Dataset entries:
· · · · ·

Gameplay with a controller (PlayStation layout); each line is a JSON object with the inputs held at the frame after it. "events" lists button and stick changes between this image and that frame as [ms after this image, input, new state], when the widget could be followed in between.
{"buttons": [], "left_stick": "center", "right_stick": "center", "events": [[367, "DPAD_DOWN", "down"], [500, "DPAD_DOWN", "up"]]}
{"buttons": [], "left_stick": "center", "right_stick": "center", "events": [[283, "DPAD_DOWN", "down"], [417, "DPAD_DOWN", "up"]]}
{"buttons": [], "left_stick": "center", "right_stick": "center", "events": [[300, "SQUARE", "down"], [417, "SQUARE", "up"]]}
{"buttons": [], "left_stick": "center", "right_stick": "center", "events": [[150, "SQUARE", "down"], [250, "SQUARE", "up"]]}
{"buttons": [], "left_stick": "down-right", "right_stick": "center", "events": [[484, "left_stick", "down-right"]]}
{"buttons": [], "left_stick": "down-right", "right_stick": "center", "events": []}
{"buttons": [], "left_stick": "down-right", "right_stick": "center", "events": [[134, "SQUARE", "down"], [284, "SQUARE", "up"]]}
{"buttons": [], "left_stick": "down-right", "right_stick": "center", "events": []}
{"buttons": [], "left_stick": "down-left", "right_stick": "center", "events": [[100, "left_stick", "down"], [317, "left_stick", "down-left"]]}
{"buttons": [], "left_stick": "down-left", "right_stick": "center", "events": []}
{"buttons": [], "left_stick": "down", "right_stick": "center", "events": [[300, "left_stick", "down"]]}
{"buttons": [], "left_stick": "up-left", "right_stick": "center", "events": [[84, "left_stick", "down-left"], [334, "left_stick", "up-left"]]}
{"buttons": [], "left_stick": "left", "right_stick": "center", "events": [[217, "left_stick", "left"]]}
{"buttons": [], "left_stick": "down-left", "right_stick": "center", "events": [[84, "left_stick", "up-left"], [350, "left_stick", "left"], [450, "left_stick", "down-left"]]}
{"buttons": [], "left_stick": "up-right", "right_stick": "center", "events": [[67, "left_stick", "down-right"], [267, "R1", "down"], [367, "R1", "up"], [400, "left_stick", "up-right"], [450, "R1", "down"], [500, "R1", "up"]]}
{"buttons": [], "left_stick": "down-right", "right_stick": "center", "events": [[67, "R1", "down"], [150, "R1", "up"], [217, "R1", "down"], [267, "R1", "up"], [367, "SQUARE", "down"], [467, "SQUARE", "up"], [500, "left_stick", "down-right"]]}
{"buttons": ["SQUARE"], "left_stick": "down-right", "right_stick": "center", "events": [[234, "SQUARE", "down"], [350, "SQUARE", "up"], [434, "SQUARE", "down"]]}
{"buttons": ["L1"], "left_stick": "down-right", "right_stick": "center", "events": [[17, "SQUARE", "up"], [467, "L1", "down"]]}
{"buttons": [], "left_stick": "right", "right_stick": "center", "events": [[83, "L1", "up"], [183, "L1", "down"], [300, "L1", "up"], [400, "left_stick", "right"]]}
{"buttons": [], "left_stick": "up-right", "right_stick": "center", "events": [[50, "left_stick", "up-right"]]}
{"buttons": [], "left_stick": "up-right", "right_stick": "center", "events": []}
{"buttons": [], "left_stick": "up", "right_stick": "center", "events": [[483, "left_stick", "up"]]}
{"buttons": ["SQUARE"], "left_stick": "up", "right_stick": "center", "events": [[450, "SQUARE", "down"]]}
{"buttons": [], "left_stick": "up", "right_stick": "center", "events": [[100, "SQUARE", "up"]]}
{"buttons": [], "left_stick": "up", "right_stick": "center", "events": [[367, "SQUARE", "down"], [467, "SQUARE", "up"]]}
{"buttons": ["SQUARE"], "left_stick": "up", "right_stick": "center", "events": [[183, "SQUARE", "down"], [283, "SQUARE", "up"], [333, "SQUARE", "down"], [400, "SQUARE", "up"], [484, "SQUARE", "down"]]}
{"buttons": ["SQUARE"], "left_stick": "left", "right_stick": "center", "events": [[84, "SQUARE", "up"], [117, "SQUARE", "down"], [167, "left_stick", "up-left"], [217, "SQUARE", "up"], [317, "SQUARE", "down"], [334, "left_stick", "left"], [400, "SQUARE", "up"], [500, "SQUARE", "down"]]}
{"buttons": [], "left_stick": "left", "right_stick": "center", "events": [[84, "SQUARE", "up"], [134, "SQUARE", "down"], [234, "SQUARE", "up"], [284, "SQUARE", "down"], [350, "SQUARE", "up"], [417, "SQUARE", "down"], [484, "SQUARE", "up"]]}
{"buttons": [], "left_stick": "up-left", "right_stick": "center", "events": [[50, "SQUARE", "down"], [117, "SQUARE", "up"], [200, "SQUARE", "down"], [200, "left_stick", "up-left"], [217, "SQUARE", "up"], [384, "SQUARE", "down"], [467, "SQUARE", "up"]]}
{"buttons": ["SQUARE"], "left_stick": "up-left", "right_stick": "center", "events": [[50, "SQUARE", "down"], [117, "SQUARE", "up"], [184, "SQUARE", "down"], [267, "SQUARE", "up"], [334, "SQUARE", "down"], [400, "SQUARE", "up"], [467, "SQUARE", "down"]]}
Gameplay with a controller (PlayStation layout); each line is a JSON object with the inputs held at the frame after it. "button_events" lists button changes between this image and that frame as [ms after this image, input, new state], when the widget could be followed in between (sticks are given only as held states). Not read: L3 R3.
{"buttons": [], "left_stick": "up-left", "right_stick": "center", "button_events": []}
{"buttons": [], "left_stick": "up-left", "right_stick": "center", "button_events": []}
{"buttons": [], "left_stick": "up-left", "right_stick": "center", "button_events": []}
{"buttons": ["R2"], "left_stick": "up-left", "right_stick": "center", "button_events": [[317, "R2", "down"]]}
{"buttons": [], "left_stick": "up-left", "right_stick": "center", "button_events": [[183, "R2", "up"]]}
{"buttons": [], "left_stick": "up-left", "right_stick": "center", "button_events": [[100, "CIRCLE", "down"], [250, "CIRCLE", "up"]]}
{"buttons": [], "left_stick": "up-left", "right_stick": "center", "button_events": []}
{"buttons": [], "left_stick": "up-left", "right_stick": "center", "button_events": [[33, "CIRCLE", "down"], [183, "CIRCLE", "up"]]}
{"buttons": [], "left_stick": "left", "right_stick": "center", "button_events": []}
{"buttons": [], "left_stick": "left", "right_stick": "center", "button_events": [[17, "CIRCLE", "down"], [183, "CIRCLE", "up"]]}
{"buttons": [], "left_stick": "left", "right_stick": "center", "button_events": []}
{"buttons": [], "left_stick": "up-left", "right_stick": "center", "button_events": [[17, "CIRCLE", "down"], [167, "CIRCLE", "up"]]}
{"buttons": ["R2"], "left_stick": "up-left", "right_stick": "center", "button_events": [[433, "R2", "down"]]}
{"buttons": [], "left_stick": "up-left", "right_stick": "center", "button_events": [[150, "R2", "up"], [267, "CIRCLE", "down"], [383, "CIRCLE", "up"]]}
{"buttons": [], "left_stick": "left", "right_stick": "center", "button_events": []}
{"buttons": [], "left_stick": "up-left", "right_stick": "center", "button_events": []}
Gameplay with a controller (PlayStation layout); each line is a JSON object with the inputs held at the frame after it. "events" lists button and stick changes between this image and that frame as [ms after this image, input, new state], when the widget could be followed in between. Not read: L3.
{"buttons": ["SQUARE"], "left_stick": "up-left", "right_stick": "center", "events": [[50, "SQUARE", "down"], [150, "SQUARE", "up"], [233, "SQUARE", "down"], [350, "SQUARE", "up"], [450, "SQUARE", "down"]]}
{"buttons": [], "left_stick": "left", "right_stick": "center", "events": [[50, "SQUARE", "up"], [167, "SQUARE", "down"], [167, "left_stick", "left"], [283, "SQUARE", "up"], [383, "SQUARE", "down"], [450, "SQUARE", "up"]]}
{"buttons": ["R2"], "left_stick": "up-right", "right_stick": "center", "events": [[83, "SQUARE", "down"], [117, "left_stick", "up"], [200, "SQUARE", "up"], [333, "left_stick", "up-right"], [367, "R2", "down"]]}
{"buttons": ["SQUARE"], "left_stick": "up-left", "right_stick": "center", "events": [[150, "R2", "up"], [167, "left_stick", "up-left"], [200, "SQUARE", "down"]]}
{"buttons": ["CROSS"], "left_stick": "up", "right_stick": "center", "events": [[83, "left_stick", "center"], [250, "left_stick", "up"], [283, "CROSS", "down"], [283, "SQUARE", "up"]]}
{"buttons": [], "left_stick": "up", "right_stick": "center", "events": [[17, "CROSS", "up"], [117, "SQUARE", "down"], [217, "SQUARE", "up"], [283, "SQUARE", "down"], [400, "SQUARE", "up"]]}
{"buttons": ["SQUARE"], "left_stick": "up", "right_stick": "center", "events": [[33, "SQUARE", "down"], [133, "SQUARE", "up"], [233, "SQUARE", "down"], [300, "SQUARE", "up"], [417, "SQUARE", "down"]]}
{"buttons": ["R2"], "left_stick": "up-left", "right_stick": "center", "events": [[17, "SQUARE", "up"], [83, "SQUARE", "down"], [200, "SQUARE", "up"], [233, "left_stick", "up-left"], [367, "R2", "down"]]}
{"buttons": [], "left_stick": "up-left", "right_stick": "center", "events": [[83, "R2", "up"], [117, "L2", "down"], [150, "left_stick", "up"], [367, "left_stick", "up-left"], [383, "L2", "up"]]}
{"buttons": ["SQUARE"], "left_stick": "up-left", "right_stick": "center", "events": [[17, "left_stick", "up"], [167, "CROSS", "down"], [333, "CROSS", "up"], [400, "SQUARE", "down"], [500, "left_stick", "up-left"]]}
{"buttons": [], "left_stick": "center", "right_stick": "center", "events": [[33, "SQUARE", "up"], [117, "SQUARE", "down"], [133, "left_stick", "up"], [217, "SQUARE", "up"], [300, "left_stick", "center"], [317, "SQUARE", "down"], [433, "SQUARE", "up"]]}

· · · · ·

**Required action**
Whenever a line in the data holds "followed", copy that line.

**Expected answer**
Gameplay with a controller (PlayStation layout); each line is a JSON object with the inputs held at the frame after it. "events" lists button and stick changes between this image and that frame as [ms after this image, input, new state], when the widget could be followed in between.
Gameplay with a controller (PlayStation layout); each line is a JSON object with the inputs held at the frame after it. "button_events" lists button changes between this image and that frame as [ms after this image, input, new state], when the widget could be followed in between (sticks are given only as held states). Not read: L3 R3.
Gameplay with a controller (PlayStation layout); each line is a JSON object with the inputs held at the frame after it. "events" lists button and stick changes between this image and that frame as [ms after this image, input, new state], when the widget could be followed in between. Not read: L3.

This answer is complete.